Data shown Block Start

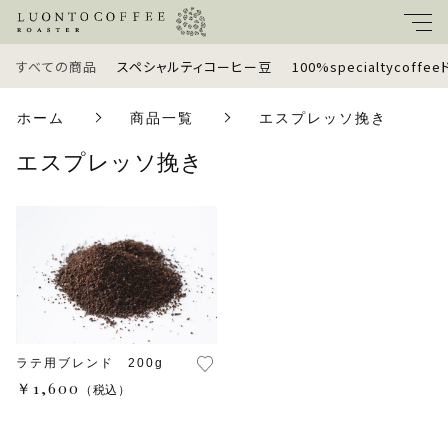
すべての商品
スペシャルティコーヒー豆
100%specialtycoff
キーワード
ホーム
商品一覧
エスプレッソ挽き
すべて
エスプレッソ挽き
親カテゴリ
スペシャルティコーヒー豆
100%specialtycoffeeドリップバッグ
子カテゴリ
定期便
価格帯
ギフトセット
ラテ用ブレンド 200g
～
￥1,600
（税込）
ラッピングオプション
並び順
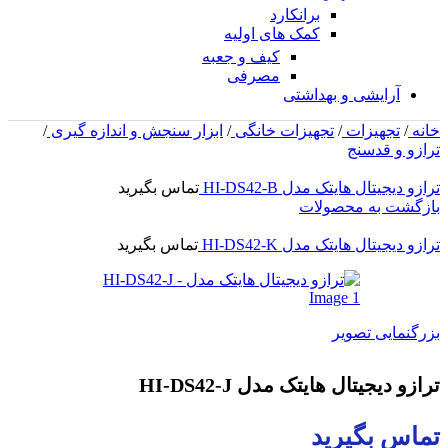
برانکارد
کمک های اولیه
کیف و جعبه
مصرفی
آرایشی و بهداشتی
خانه
/
تجهیزات
/
تجهیزات خانگی
/
ابزار سنجش و اندازه گیری
/
ترازو و قدسنج
ترازو دیجیتال هایتک مدل HI-DS42-B
تماس بگیرید
بازگشت به محصولات
ترازو دیجیتال هایتک مدل HI-DS42-K
تماس بگیرید
بزرگنمایی تصویر
ترازو دیجیتال هایتک مدل HI-DS42-J
تماس بگیرید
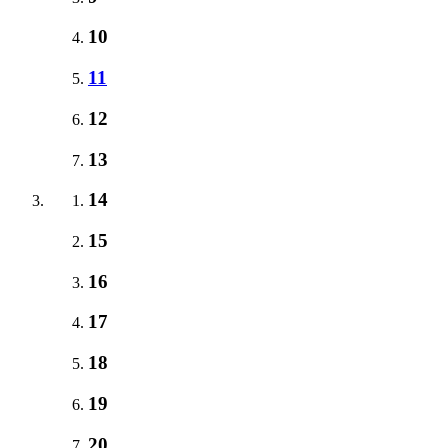
10
11
12
13
14
15
16
17
18
19
20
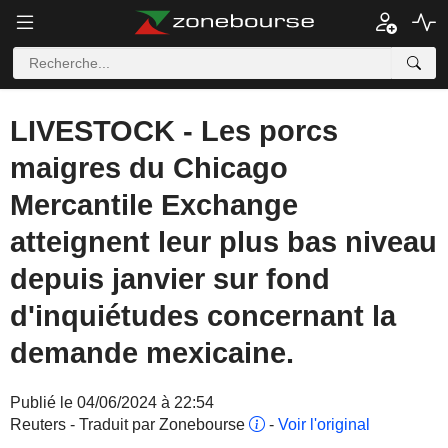
LIVESTOCK - Les porcs
maigres du Chicago
Mercantile Exchange
atteignent leur plus bas niveau
depuis janvier sur fond
d'inquiétudes concernant la
demande mexicaine.
Publié le 04/06/2024 à 22:54
Reuters - Traduit par Zonebourse
-
Voir l'original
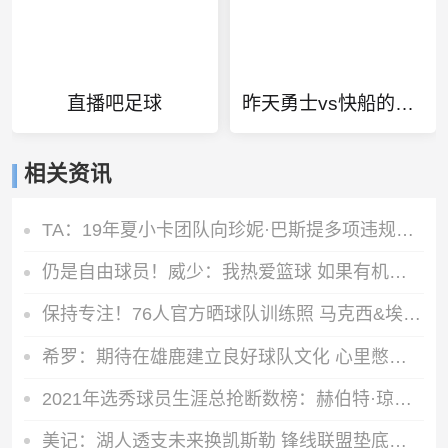
直播吧足球
昨天勇士vs快船的比赛
相关资讯
TA：19年夏小卡团队向珍妮·巴斯提多项违规激励要求 但都被拒绝
仍是自由球员！威少：我热爱篮球 如果有机会继续打球我会抓住它
保持专注！76人官方晒球队训练照 马克西&埃奇库姆在列
希罗：期待在雄鹿建立良好球队文化 心里憋着劲去证明自己
2021年选秀球员生涯总抢断数榜：赫伯特·琼斯第一 申京第四
美记：湖人透支未来换凯斯勒 锋线联盟垫底无力补强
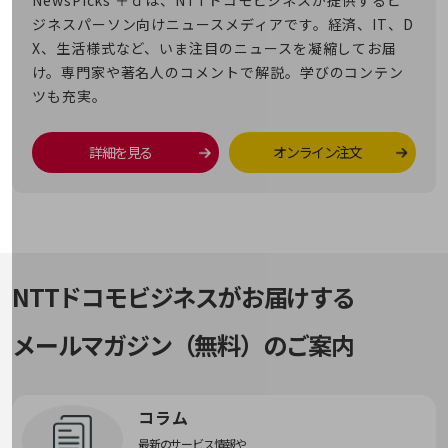
NewsPicks ＋ｄは、NTTドコモビジネスが提供するビ
経営情報TOP
ジネスパーソン向けニュースメディアです。経済、IT、D
業績
X、生活様式など、いま注目のニュースを凝縮してお届
け。専門家や著名人のコメントで解説。学びのコンテン
決算公告
ツも充実。
電子公告
詳細を見る
オンライン注文
基礎的電気通信役務損益明細表
採用情報
採用情報TOP
新卒採用
経験者採用
NTTドコモビジネスがお届けする
障がい者採用
メールマガジン（無料）のご案内
人材育成制度
広告・協賛
広告
コラム
協賛
NTTドコモグループ
最新のサービス情報や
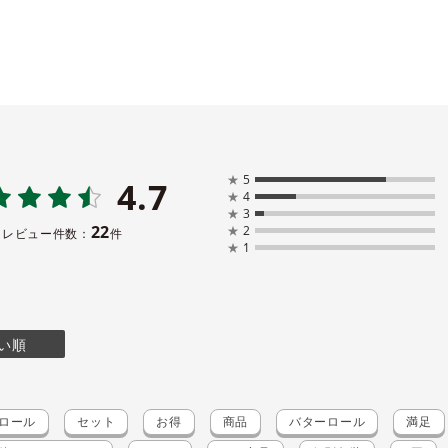
★
5
4.7
★
4
★
3
22
★
2
レビュー件数：
件
★
1
い順
ロール
セット
お得
商品
バターロール
満足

Data shown Block End

Return every line above that contains the word "هایتک".

### [Answer to this exercise]
ترازو دیجیتال هایتک مدل HI-DS42-B
ترازو دیجیتال هایتک مدل HI-DS42-K
ترازو دیجیتال هایتک مدل HI-DS42-J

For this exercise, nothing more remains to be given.